▸ **ASSIGNMENT**
For each line in the data below that has the word "peserta", copy that line.

▸ **SOURCE MATERIAL**
+++

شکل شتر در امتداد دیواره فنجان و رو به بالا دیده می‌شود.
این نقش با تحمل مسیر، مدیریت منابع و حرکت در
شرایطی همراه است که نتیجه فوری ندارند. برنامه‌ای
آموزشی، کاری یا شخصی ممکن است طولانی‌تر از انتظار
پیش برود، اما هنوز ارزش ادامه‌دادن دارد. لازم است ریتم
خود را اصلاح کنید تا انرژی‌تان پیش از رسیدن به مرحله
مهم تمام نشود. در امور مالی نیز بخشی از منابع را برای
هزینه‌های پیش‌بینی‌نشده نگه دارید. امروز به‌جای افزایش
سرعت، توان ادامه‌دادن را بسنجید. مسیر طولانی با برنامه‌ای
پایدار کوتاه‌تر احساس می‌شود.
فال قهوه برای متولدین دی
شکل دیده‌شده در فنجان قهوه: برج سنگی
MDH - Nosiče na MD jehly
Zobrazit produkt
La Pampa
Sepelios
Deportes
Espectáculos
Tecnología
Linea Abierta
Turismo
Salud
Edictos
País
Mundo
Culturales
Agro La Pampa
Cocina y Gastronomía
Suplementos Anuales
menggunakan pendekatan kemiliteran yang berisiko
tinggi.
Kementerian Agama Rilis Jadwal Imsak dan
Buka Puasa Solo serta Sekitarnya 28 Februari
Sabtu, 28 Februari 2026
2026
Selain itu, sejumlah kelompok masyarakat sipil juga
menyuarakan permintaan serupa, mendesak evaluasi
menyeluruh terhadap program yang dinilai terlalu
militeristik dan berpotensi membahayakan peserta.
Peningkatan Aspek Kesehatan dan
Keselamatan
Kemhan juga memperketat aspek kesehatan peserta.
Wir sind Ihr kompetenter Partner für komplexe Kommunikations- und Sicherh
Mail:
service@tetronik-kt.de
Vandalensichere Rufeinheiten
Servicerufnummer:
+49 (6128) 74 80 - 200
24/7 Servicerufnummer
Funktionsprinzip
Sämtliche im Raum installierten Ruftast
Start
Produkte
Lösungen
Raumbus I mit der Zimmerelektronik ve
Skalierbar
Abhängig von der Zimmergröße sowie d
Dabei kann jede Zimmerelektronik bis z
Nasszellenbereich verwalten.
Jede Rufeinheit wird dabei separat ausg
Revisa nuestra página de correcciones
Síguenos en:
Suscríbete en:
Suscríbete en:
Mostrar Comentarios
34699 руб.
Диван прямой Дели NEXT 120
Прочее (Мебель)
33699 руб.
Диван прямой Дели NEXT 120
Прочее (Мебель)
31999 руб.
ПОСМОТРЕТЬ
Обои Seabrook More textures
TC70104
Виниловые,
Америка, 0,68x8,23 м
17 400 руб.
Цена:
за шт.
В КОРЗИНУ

+++

▸ **PROBLEM SOLUTION**
militeristik dan berpotensi membahayakan peserta.
Kemhan juga memperketat aspek kesehatan peserta.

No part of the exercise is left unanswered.